Just 42 per cent of vehicles stopped for people waiting at four pedestrian crossings during an exercise carried out by The Sunday Times.

Four pedestrian crossings in St Julian's, Valletta, Sliema and Floriana were selected to analyse whether drivers approaching them are giving way to pedestrians waiting on the footpath.

The survey comes after a week in which three people died in accidents on local roads, including a 54-year-old German woman who was run over by a car while trying to cross a road on a zebra crossing in G─žajnsielem.

She is one of 22 people who have died in traffic accidents on local roads this year; this is seven more than last year and the highest since at least 1991, according to data from the European Commission and the European Traffic Police network.

The selected crossings were observed for 15-minute periods to see how many vehicles stopped for pedestrians on the crossing or waiting to cross.

At the crossing on the St Julian's road leading to the Portomaso marina, 10 vehicles stopped for pedestrians but nine failed to do so last Tuesday evening from 6.45 to 7 p.m.

In Floriana, at the crossing adjacent to the Granaries, only four vehicles out of 10 stopped for pedestrians from 12.45 to 1 p.m. last Friday. On the same day, merely six out of 14 vehicles stopped for pedestrians at the crossing next to Castille in Valletta from 1.45 to 2 p.m.

Finally, just seven out of 21 vehicles stopped for pedestrians at the crossing on The Strand in Sliema close to the ferries from 10.30 to 10.45 a.m. yesterday.

Hardly any of the vehicles surveyed waited for pedestrians to finish crossing the road before driving off.

Figures obtained from Datatrak, the company that provides software services for the Local Enforcement System, show that wardens have issued 372 tickets nationwide for contraventions by motorists at pedestrian crossings this year, up from 326 in 2008.

The penalty for failing to stop or slow down at a pedestrian crossing is €11.65. Kenneth De Martino, managing director of the Guard and Warden Service House, admits it is "very difficult" for wardens to enforce the law at pedestrian crossings.

"It is much easier to hand over a ticket to cars parked illegally than it is to hand one over to a car driving away from a crossing," he said.

Some joint council committees, notably the Sliema joint committee, specifically ask wardens to look out for contraventions at pedestrian crossings, Mr De Martino said.

"Is it enough? You can never do enough as far as the safety of pedestrians is concerned, but the wardens do their best," he added.

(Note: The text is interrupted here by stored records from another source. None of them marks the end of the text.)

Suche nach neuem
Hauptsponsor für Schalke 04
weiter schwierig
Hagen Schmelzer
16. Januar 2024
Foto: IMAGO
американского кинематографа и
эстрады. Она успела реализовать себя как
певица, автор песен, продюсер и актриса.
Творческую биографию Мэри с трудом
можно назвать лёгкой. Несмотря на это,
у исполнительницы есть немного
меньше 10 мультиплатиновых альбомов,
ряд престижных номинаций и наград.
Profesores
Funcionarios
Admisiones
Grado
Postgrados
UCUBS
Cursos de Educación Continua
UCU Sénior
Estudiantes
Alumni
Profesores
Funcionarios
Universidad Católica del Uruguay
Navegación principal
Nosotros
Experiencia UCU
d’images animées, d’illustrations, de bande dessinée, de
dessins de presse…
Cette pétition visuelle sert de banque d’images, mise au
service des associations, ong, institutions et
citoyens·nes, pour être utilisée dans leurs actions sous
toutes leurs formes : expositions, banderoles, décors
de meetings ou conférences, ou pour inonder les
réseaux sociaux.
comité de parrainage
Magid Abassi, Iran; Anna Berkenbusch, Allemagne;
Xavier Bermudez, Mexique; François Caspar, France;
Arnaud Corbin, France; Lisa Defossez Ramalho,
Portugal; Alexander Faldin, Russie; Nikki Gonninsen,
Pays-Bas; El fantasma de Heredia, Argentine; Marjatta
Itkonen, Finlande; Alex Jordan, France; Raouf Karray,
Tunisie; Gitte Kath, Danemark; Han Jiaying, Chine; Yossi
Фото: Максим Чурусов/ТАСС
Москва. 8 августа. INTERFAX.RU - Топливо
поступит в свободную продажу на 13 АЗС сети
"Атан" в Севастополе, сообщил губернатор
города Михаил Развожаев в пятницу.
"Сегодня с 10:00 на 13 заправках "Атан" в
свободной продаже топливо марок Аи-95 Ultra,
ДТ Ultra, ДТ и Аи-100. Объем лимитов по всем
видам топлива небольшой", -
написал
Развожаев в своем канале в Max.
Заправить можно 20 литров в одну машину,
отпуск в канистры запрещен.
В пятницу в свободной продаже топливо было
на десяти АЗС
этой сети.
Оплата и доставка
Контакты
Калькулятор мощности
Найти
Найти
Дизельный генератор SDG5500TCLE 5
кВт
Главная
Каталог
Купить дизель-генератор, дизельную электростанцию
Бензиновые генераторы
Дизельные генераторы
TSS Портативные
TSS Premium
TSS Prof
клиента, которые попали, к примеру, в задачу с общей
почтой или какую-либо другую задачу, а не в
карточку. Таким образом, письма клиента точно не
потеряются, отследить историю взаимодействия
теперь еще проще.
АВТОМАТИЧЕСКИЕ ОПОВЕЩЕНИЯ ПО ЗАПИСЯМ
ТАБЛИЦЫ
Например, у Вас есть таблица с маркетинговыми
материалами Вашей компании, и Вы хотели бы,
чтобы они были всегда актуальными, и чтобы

One person who may not be consoled by Mr De Martino's comments is 72-year-old Frank Bonello.

On December 12, Mr Bonello had to spend nine hours in hospital after almost being run over by a bus on the pedestrian crossing near Ta' Natu supermarket in Mosta.

A car had stopped for him and he was half-way across the road when he had to jump out of the way of a bus moving at a fast speed from the other direction. He broke three teeth, a rib, a dental bridge worth thousands of euros, his watch, glasses and mobile phone, and suffered bruises, cuts and torn clothes. "It was really horrible but not unusual - you always have to be careful at crossings because even when one car stops another might try to overtake it," he said. Mr Bonello filed a police report but did not know the bus number, and he does not think any driver has been held accountable for failing to stop for him.